Anders als in der EU: Schweizer stehen auf traditionelle Drogen
Aktualisiert

Anders als in der EUSchweizer stehen auf traditionelle Drogen

Der EU-Raum wird von gefährlichen neuen Designerdrogen überschwemmt. Die Schweiz aber erweist sich als Sonderfall in Europa: Hier setzen die Konsumenten auf die klassischen Rauschmittel.

von
Marco Lüssi
Anders als im EU-Raum nimmt der Kokainkonsum in der Schweiz nicht ab.

Anders als im EU-Raum nimmt der Kokainkonsum in der Schweiz nicht ab.

Die EU-Drogenbeobachtungsstelle schlug am Dienstag Alarm: Man habe im letzten Jahr eine Rekordzahl von bis dahin unbekannten, künstlich hergestellten Substanzen entdeckt. Es gebe ein «nicht zu stoppendes Angebot» neuer Drogen, klagt EU-Innenkommissarin Cecilia Malmström. Diese werden häufig im Internet verkauft.

Die Schweiz ist im Vergleich mit den anderen europäischen Staaten ein Sonderfall. Toni Berthel, Präsident der Eidgenössischen Kommission für Drogenfragen (EKDF), sagt: «Neue Substanzen spielen in der Schweiz eine geringe Rolle.» Das bestätigen auch Szenekenner. «Die bekannten Drogen wie Kokain, Ecstasy und MDMA sind in der Schweiz in tendenziell besserer Qualität vorhanden und relativ einfach erhältlich», sagt Koni Wäch, Präsident von Eve & Rave. Das unterscheide den Drogenmarkt von jenen in den meisten EU-Staaten. «Die meisten Schweizer Konsumenten sehen keinen Grund, auf Substanzen auszuweichen, die man nicht kennt und irgendwo im Internet bestellen muss.»

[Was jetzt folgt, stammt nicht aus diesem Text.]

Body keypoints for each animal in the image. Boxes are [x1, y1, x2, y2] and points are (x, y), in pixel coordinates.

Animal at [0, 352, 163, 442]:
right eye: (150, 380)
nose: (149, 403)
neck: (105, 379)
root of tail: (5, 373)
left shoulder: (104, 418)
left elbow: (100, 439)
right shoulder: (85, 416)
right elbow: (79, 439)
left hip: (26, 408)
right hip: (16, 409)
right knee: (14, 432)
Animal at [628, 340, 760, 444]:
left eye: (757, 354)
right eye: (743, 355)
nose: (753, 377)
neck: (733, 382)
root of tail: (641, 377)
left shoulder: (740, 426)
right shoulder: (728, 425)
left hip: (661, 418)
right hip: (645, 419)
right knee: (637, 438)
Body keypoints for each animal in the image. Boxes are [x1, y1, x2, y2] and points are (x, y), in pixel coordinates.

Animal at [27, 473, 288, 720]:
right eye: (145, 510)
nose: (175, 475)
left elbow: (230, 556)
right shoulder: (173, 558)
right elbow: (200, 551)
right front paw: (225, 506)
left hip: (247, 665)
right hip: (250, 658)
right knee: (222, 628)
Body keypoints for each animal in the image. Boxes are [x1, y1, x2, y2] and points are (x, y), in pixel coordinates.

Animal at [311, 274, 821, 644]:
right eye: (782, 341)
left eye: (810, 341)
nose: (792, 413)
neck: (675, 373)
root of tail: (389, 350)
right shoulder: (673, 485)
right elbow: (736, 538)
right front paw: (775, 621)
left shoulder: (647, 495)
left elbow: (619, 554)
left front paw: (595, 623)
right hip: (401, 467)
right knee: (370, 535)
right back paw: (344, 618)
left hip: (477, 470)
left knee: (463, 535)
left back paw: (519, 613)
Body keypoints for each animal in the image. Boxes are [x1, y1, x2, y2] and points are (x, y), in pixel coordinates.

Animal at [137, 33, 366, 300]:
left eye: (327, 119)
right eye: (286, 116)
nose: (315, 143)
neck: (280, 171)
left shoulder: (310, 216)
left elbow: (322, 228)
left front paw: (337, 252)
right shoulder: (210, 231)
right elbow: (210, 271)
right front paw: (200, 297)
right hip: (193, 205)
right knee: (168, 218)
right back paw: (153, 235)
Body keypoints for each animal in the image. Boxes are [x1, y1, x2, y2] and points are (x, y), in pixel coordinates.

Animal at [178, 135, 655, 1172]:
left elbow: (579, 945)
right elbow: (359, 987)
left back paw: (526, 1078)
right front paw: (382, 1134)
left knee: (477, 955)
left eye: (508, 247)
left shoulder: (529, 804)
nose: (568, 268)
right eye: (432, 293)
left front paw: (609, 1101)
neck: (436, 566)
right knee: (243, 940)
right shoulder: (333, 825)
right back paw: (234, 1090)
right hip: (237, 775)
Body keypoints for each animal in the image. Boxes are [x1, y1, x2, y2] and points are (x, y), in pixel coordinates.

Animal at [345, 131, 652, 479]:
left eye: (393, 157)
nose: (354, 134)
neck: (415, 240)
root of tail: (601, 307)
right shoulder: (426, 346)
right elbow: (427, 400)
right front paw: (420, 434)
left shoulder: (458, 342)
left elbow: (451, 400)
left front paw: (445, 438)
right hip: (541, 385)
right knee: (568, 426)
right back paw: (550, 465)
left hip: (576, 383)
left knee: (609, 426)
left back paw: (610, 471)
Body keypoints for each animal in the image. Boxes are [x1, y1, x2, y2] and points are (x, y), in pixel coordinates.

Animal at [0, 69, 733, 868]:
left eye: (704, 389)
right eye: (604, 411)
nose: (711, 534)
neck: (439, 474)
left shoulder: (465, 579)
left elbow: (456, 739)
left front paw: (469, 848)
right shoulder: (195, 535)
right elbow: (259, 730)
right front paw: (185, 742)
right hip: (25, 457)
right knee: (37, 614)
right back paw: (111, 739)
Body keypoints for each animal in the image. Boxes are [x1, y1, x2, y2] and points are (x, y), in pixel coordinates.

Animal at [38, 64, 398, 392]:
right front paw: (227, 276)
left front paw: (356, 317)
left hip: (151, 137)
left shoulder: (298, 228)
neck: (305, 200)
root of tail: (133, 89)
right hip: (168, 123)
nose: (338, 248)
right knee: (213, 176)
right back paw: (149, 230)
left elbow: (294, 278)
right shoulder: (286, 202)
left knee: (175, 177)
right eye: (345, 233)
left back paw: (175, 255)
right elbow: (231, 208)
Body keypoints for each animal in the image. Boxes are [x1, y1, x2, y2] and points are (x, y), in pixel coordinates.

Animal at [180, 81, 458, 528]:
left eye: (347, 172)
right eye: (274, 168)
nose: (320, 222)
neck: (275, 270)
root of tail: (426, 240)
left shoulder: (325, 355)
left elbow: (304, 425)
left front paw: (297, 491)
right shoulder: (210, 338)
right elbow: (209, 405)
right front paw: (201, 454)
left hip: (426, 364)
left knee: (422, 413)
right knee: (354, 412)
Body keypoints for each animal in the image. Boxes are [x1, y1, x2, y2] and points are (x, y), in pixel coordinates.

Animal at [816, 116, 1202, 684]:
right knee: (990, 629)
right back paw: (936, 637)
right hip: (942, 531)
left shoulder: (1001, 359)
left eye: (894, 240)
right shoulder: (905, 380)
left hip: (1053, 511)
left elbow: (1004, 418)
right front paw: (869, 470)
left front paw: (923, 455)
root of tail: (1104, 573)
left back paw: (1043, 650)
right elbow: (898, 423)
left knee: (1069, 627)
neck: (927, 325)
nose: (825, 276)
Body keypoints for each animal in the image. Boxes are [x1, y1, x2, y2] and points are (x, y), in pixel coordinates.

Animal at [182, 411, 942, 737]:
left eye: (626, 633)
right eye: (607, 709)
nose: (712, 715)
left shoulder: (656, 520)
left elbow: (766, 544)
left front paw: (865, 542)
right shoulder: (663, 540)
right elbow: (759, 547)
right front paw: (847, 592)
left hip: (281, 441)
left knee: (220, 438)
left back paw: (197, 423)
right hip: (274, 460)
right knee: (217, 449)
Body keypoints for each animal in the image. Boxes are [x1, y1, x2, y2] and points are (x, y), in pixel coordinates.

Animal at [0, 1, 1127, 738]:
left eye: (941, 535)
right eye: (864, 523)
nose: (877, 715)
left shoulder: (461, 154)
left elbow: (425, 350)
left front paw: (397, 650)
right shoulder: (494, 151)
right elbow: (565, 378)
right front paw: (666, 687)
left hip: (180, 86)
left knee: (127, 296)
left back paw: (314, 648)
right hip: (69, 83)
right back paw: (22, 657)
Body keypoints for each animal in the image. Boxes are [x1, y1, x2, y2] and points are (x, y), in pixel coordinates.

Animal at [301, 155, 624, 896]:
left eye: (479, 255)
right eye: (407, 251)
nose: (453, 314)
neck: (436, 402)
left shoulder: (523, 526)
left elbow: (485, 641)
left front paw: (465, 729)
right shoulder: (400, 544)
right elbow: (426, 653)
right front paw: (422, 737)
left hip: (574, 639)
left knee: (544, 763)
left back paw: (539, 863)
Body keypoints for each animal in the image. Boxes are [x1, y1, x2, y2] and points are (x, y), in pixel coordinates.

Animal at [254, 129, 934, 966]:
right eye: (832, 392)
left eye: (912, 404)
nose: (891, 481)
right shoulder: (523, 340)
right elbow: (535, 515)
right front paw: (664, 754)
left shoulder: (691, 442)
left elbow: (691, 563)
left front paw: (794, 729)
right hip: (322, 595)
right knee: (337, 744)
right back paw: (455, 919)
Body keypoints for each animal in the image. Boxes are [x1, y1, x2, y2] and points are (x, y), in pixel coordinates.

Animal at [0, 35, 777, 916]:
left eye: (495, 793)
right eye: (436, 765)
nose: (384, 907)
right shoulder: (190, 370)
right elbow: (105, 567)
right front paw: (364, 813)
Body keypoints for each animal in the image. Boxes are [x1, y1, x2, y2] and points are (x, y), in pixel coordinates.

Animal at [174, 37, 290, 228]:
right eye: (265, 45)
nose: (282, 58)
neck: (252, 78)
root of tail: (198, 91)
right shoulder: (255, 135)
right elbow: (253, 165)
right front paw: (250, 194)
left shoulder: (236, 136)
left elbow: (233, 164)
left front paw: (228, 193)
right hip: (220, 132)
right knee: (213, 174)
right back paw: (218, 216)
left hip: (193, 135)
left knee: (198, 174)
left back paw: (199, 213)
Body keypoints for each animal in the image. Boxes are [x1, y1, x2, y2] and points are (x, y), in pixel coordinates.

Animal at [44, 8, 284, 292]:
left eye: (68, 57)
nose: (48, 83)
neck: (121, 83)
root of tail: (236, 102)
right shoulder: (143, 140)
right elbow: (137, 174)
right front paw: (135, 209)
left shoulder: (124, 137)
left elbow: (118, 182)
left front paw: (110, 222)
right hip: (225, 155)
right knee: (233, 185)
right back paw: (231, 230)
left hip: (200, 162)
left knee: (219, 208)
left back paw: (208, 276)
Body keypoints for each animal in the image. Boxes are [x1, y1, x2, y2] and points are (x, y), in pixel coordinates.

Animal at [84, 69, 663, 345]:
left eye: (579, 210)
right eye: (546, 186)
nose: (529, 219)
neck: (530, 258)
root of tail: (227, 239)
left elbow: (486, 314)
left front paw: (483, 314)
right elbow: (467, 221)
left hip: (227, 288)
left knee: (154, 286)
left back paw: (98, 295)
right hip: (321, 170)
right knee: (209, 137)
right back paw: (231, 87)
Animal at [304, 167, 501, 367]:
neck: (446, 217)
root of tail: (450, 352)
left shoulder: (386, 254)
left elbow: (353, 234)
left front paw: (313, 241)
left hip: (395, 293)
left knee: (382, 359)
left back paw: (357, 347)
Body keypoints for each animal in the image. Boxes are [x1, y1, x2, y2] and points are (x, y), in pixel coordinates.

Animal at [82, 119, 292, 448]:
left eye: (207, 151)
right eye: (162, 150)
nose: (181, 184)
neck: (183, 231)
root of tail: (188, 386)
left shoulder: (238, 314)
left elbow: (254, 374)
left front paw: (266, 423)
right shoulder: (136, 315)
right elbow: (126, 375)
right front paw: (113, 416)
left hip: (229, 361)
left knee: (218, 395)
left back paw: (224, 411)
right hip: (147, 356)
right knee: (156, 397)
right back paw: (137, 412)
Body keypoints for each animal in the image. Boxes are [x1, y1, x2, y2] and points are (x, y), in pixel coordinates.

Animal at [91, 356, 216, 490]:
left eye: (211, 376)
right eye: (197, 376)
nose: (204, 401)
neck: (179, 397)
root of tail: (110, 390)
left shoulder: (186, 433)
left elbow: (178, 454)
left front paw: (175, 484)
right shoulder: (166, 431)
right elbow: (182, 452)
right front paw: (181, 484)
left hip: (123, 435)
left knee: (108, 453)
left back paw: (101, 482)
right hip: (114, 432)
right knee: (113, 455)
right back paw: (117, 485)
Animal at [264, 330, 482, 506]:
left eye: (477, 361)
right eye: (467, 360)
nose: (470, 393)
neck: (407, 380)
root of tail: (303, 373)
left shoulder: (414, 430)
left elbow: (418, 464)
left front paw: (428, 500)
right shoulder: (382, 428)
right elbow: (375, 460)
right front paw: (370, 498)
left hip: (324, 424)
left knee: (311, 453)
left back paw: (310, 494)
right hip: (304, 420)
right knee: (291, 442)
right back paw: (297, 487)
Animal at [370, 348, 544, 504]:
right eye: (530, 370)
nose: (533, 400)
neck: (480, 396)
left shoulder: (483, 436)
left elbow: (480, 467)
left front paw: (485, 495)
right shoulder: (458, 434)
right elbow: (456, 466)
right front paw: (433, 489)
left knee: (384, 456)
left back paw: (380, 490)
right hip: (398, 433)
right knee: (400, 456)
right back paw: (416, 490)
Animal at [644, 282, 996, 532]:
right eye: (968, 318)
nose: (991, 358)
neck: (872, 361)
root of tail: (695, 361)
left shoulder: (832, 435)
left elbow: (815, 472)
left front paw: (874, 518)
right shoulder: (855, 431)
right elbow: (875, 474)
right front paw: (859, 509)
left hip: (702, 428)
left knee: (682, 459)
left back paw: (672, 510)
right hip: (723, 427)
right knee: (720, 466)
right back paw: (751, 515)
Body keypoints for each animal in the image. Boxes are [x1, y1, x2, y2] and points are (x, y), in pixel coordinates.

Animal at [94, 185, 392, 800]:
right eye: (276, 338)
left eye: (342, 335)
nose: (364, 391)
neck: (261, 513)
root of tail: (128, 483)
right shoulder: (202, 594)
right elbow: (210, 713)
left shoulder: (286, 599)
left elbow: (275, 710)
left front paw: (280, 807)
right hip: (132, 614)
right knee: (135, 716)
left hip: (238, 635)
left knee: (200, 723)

2013 bisher sieben Proben mit unbekannten Substanzen

Dass neue Substanzen ein Randphänomen sind, bestätigt auch die Statistik der Drogentests, die die Zürcher Jugendberatung Streetwork durchführt. Von den 413 Analysen, die im Jahr 2013 bisher durchgeführt wurden, enthielten lediglich sieben Proben unbekannte Substanzen. Im Jahr 2012 waren es 18 bei insgesamt 938 Analysen.

«Die Schweiz ist ein kleines Land, die Leute sind gut vernetzt und haben Möglichkeiten, über den Kollegenkreis an die bekannten Drogen wie Kokain und Ecstasy heranzukommen, ohne auf der Strasse danach suchen zu müssen», sagt Christian Kobel, Betriebsleiter von Streetwork. Über die Gründe dafür, dass die in der Schweiz erhältlichen Drogen eine bessere Qualität aufweisen, könne man nur spekulieren, sagt Wäch. «Doch die Tatsache, dass es in der Schweiz Angebote für Konsumenten gibt, Drogen auf ihre Inhalte zu testen, könnte durchaus eine Rolle spielen – die Produzenten wissen wohl, dass sie den Käufern nicht einfach alles andrehen können.»

Kleine Gruppe von erfahrenen Konsumenten nimmt neue Substanzen

Alwin Bachmann, wissenschaftlicher Mitarbeiter der Schweizerischen Koordinations- und Fachstelle Sucht Infodrog, befasst sich mit dem Konsum von neuen synthetischen Substanzen in der Schweiz. «Genommen werden diese von einer sehr kleinen Gruppe, die gemäss einer – allerdings nicht repräsentativen – Studie erfahrene Drogenkonsumenten sind, die mal etwas Neues ausprobieren wollen.» Für junge, unerfahrene Drogenkonsumenten hingegen sei es vermutlich wenig attraktiv, eine unbekannte Substanz zu sich zu nehmen, über deren Wirkung man nichts wisse. Zudem müsse man immer damit rechnen, dass Internetbestellungen solcher Pillen am Zoll abgefangen würden.

Anders als in der EU nimmt der Kokain-Konsum in der Schweiz nicht ab

Nicht nur bei den neuen Designerdrogen, auch beim Kokain unterscheidet sich die Schweiz vom restlichen Europa. «Anders als in der EU nimmt der Kokainkonsum hier nicht ab, sondern hat sich stabilisiert. Hier ist Kokain – anders als in vielen europäischen Ländern – keine Edeldroge mehr», so EKDF-Präsident Berthel. Die bei weitem am häufigsten konsumierten Drogen seien in der Schweiz aber Alkohol und Cannabis.